Cuando el indulto deja de ser premio a lo irrepetible y se convierte en rutina festiva, la Fiesta misma se desdibuja. El pañuelo naranja, cada vez más desmesurado y caprichoso, es el preludio de una deriva: las corridas sin muerte, la disolución de la suerte suprema, el principio del fin de la liturgia taurina. No podemos permitir, bajo ningún concepto, que esta deformación se normalice. Porque, sin darnos cuenta, son los propios asistentes a la plaza —los que se presuponen “aficionados”, los que deberían acudir con conocimiento y respeto por la solemnidad del rito— quienes están avalando, con su aplauso fácil, esta distorsión. El pasado sábado, en Marbella, se concedieron tres indultos. Tres. Una corrida extraordinaria de El Freixo, sí, pero ninguna de sus reses mereció legítimamente tan alto privilegio. Que no se equivoque nadie, la corrida de toros no es verbena, ni algazara ni desahogo. No es terreno para la superficialidad del espectador dominguero. La tauromaquia es una ceremonia que exige profundidad, conocimiento y respeto.
El Reglamento Nacional, en su artículo 83, establece que “en las plazas de primera y segunda categoría, cuando una res, por su trapío y excelente comportamiento en todas las fases de la lidia, sin excepción, sea merecedora del indulto, podrá conservar la vida al objeto de su utilización como semental, y de preservar en su máxima pureza la raza y la casta de las reses”. Hoy, sin embargo, se indultan toros sin trapío. Toros que no cumplen con ese comportamiento completo, que apenas se emplean en el caballo, que no muestran codicia ni fiereza, y que sólo destacan por su nobleza y docilidad en la muleta. Toros dulces, pero no bravos. Colaboradores, pero no encastados.

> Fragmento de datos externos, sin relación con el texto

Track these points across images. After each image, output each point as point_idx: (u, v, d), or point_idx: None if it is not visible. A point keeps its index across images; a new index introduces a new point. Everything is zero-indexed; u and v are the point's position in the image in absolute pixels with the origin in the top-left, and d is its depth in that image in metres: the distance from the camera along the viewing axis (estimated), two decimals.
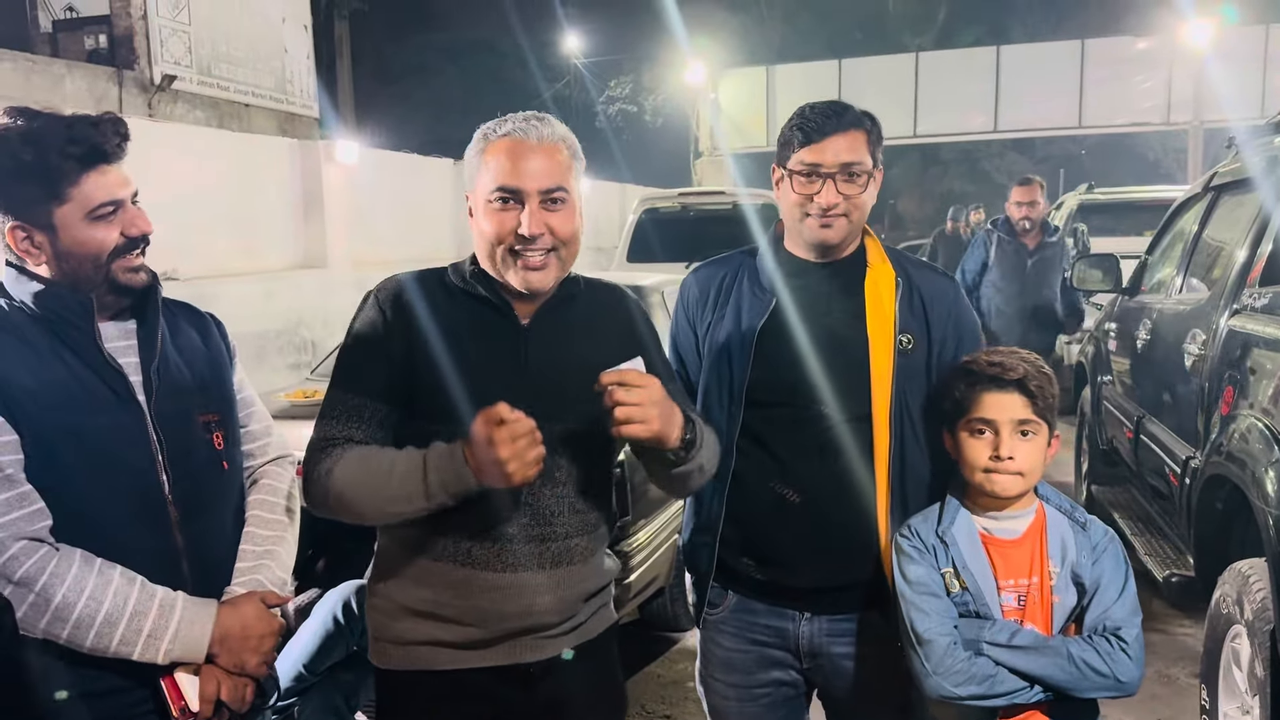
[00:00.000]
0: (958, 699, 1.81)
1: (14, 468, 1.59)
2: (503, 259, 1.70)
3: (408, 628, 1.76)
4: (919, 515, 1.97)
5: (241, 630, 1.72)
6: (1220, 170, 4.16)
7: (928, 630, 1.84)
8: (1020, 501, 1.91)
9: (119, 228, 1.68)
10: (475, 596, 1.71)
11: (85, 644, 1.60)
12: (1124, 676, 1.79)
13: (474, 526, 1.69)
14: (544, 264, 1.70)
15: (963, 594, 1.87)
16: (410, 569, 1.75)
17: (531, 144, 1.69)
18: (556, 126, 1.75)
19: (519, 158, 1.68)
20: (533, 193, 1.68)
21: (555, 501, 1.73)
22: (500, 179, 1.68)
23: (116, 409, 1.68)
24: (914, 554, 1.91)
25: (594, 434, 1.71)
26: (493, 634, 1.73)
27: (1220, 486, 3.00)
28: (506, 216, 1.68)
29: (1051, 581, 1.86)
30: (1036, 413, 1.88)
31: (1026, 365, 1.90)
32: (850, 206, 1.94)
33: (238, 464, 1.89)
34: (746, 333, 2.02)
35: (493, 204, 1.69)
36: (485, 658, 1.74)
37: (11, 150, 1.61)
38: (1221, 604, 2.82)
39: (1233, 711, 2.82)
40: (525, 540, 1.71)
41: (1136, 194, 10.76)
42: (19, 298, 1.68)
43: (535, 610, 1.73)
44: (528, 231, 1.67)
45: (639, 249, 9.16)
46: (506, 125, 1.72)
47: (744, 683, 2.10)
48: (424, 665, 1.75)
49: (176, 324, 1.86)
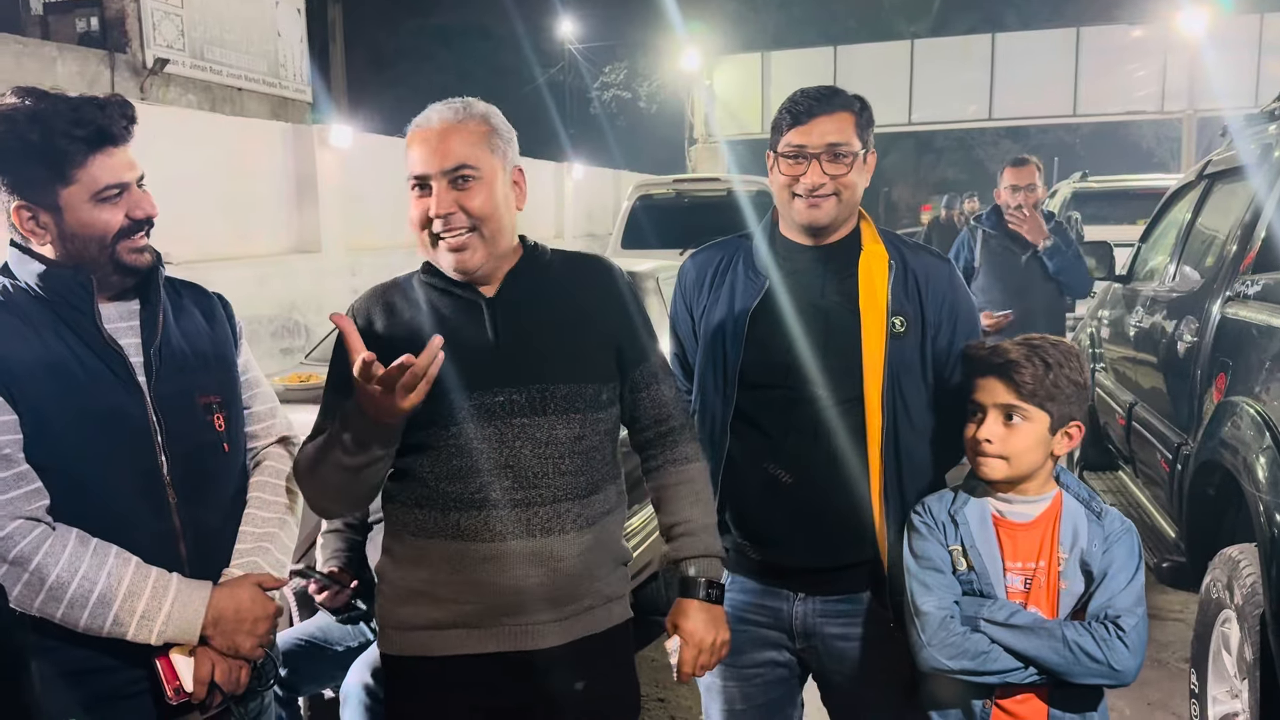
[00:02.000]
0: (949, 672, 1.83)
1: (12, 447, 1.59)
2: (431, 245, 1.75)
3: (410, 612, 1.78)
4: (935, 495, 1.98)
5: (235, 613, 1.72)
6: (1214, 158, 4.17)
7: (926, 603, 1.85)
8: (1033, 487, 1.91)
9: (124, 209, 1.69)
10: (467, 570, 1.73)
11: (79, 623, 1.61)
12: (1119, 665, 1.78)
13: (460, 495, 1.73)
14: (464, 244, 1.72)
15: (968, 572, 1.88)
16: (409, 550, 1.79)
17: (435, 129, 1.72)
18: (472, 106, 1.77)
19: (425, 144, 1.72)
20: (437, 174, 1.71)
21: (538, 462, 1.74)
22: (411, 168, 1.73)
23: (116, 390, 1.68)
24: (923, 530, 1.93)
25: (578, 396, 1.76)
26: (487, 610, 1.74)
27: (1212, 472, 3.01)
28: (422, 203, 1.73)
29: (1059, 568, 1.86)
30: (1024, 398, 1.87)
31: (1023, 350, 1.89)
32: (838, 186, 1.95)
33: (240, 445, 1.89)
34: (739, 315, 2.03)
35: (412, 193, 1.74)
36: (483, 641, 1.75)
37: (19, 131, 1.61)
38: (1212, 589, 2.83)
39: (1222, 695, 2.84)
40: (510, 505, 1.72)
41: (1130, 182, 10.77)
42: (22, 278, 1.69)
43: (526, 585, 1.73)
44: (433, 211, 1.70)
45: (633, 236, 9.15)
46: (419, 117, 1.77)
47: (738, 663, 2.11)
48: (425, 651, 1.77)
49: (181, 304, 1.87)
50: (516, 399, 1.72)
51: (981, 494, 1.94)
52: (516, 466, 1.73)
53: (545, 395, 1.74)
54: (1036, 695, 1.86)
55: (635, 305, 1.90)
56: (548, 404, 1.74)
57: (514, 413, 1.72)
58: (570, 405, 1.76)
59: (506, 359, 1.74)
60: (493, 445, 1.72)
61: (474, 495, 1.72)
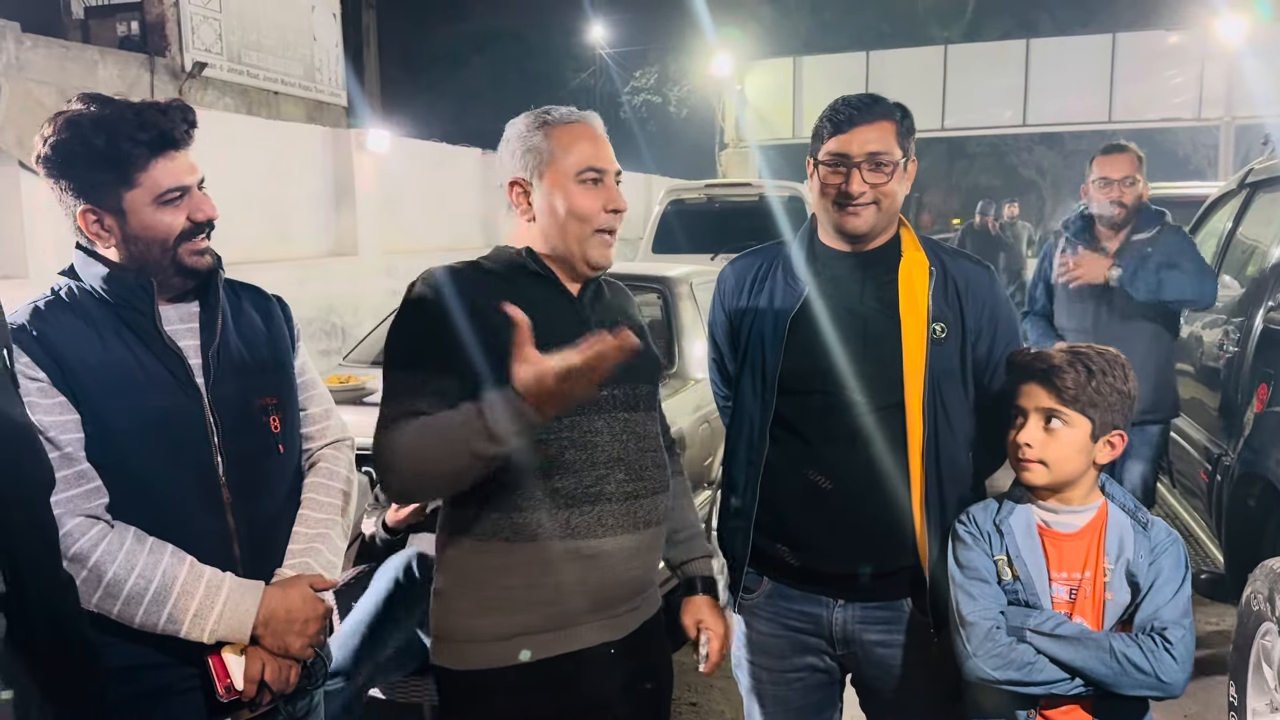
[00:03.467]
0: (995, 682, 1.82)
1: (74, 446, 1.63)
2: (588, 236, 1.78)
3: (492, 624, 1.74)
4: (979, 504, 1.98)
5: (286, 613, 1.75)
6: (1256, 167, 4.14)
7: (972, 613, 1.85)
8: (1077, 496, 1.91)
9: (185, 212, 1.72)
10: (574, 569, 1.73)
11: (135, 620, 1.64)
12: (1166, 677, 1.76)
13: (573, 491, 1.72)
14: (613, 241, 1.83)
15: (1013, 582, 1.87)
16: (498, 561, 1.73)
17: (599, 131, 1.83)
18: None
19: (597, 141, 1.81)
20: (613, 172, 1.81)
21: (642, 455, 1.81)
22: (589, 160, 1.78)
23: (175, 391, 1.72)
24: (968, 539, 1.92)
25: (654, 396, 1.87)
26: (584, 609, 1.76)
27: (1253, 484, 2.99)
28: (598, 194, 1.78)
29: (1105, 578, 1.85)
30: (1065, 403, 1.86)
31: (1066, 356, 1.88)
32: (878, 195, 1.96)
33: (295, 447, 1.92)
34: (779, 321, 2.04)
35: (585, 183, 1.78)
36: (559, 643, 1.75)
37: (84, 136, 1.65)
38: (1252, 600, 2.81)
39: (1261, 708, 2.82)
40: (621, 498, 1.76)
41: (1167, 190, 10.62)
42: (87, 281, 1.73)
43: (628, 578, 1.79)
44: (621, 205, 1.80)
45: (664, 240, 9.14)
46: (562, 110, 1.83)
47: (778, 666, 2.13)
48: (502, 662, 1.74)
49: (240, 306, 1.90)
50: (617, 394, 1.78)
51: (1026, 503, 1.93)
52: (628, 460, 1.78)
53: (636, 393, 1.82)
54: (1081, 707, 1.85)
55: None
56: (639, 401, 1.82)
57: (618, 407, 1.78)
58: (651, 403, 1.87)
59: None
60: (605, 439, 1.76)
61: (589, 489, 1.73)
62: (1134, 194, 3.57)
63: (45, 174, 1.70)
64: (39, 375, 1.62)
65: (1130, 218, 3.60)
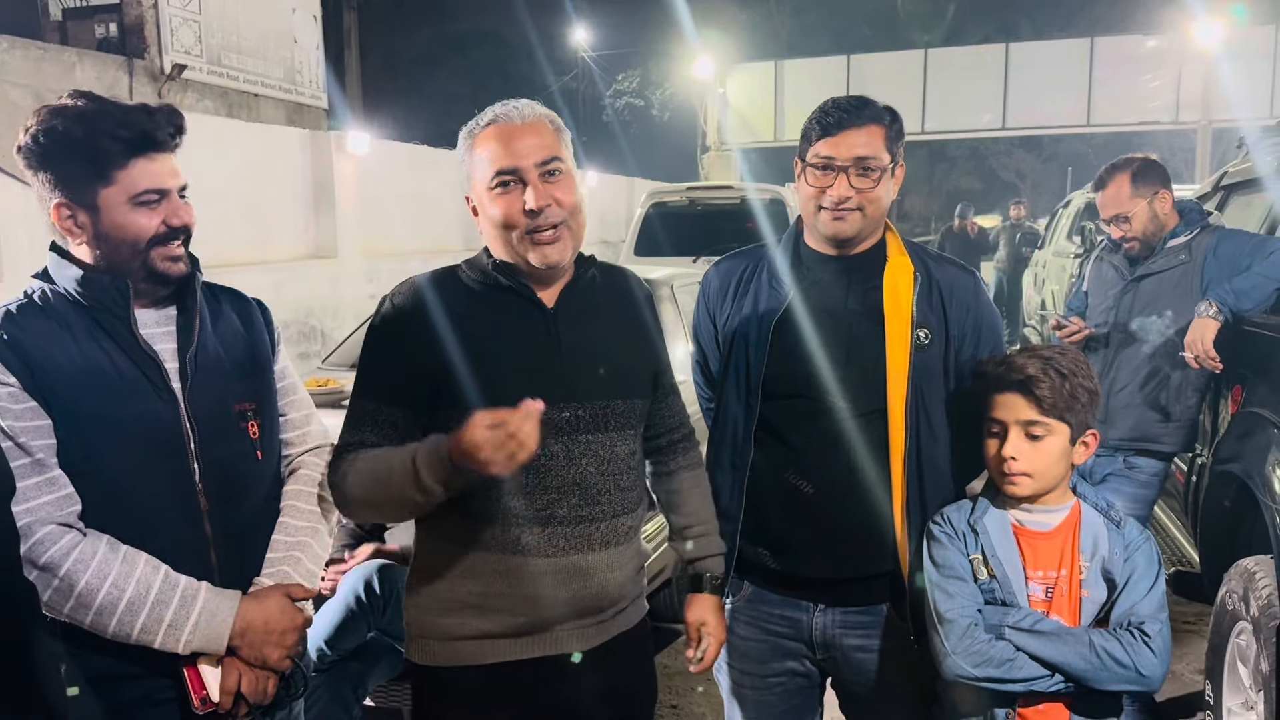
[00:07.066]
0: (974, 680, 1.82)
1: (45, 452, 1.60)
2: (519, 241, 1.70)
3: (455, 623, 1.74)
4: (953, 505, 1.98)
5: (264, 624, 1.71)
6: (1230, 170, 4.17)
7: (949, 610, 1.85)
8: (1053, 497, 1.92)
9: (161, 216, 1.69)
10: (526, 585, 1.71)
11: (107, 630, 1.61)
12: (1146, 670, 1.78)
13: (523, 512, 1.70)
14: (556, 237, 1.70)
15: (990, 581, 1.88)
16: (457, 563, 1.74)
17: (516, 125, 1.71)
18: (536, 106, 1.77)
19: (509, 139, 1.70)
20: (529, 168, 1.69)
21: (602, 479, 1.74)
22: (496, 163, 1.69)
23: (150, 396, 1.69)
24: (943, 539, 1.93)
25: (633, 412, 1.78)
26: (543, 622, 1.73)
27: (1228, 484, 3.01)
28: (511, 198, 1.69)
29: (1081, 576, 1.86)
30: (1045, 412, 1.86)
31: (1038, 363, 1.88)
32: (864, 200, 1.94)
33: (274, 453, 1.89)
34: (763, 325, 2.03)
35: (494, 190, 1.70)
36: (532, 647, 1.75)
37: (66, 127, 1.64)
38: (1227, 600, 2.84)
39: (1237, 707, 2.84)
40: (575, 522, 1.72)
41: None
42: (61, 283, 1.70)
43: (584, 595, 1.74)
44: (535, 204, 1.67)
45: (646, 243, 9.16)
46: (487, 115, 1.75)
47: (758, 671, 2.13)
48: (468, 660, 1.74)
49: (219, 309, 1.87)
50: (582, 415, 1.71)
51: (1000, 504, 1.94)
52: (583, 484, 1.72)
53: (607, 412, 1.74)
54: (1059, 703, 1.86)
55: (655, 321, 1.93)
56: (609, 420, 1.75)
57: (580, 429, 1.71)
58: (626, 421, 1.78)
59: (572, 373, 1.72)
60: (560, 463, 1.70)
61: (539, 512, 1.70)
62: (1140, 224, 3.32)
63: (25, 165, 1.68)
64: (9, 380, 1.59)
65: (1150, 242, 3.34)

Todo esto nace, de forma inequívoca, del profundo desconocimiento que muchos tienen del reglamento y del sentido sagrado de la Fiesta. Ese público no aficionado —que después pontifica desde el tendido con verbo necio— pide el indulto como si de un trofeo más se tratara, como un gesto de admiración hacia el torero. Pero el indulto no es eso. No es una recompensa al matador, sino una honra exclusiva al toro. El toro que merece vivir debe ser un monumento a la bravura. Todo lo demás es un vil engaño, por muy festivo que parezca.
Tampoco se piense que por indultar toros nobles se fomenta la cabaña brava. Nada más lejos. En México y demás países latinoamericanos, en los últimos tiempos, se indultan toros con frecuencia, y, sin embargo, el nivel de bravura y casta está en caída libre. ¿Queremos seguir ese camino?
El toro bravo no se mide por su obediencia ni por la duración de sus embestidas. Se mide por su fondo de casta, por su emoción, por su poder. Por su forma de pelear en varas, por su acometividad sostenida y su fiereza. La dulcificación del toro es la antesala de su desaparición. Si seguimos así, acabaremos lidiando carretones vivientes, sin alma, sin peligro, sin historia.
Este asunto requiere regulación urgente y máxima exigencia. Muchos aficionados —a los que me uno— proponen, con buen criterio, medidas que deberían integrarse cuanto antes al Reglamento Nacional. En primer lugar, limitar el indulto a plazas de primera categoría. Además, exigir la obligatoriedad de volver a poner el toro al caballo antes de conceder el indulto, para despejar cualquier duda sobre su bravura. Y, finalmente, el torero no debe recibir trofeos, puesto que no culmina la lidia ya que no ha ejecutado la suerte suprema. El honor es del toro, no del hombre.
Urge preservar la integridad del rito taurino. Porque si se pervierte el indulto, si se le despoja de su sentido trascendente, la Fiesta entera se vacía. Defendamos la pureza. Defendamos la verdad. Porque sólo con verdad puede vivir el arte más solemne jamás concebido.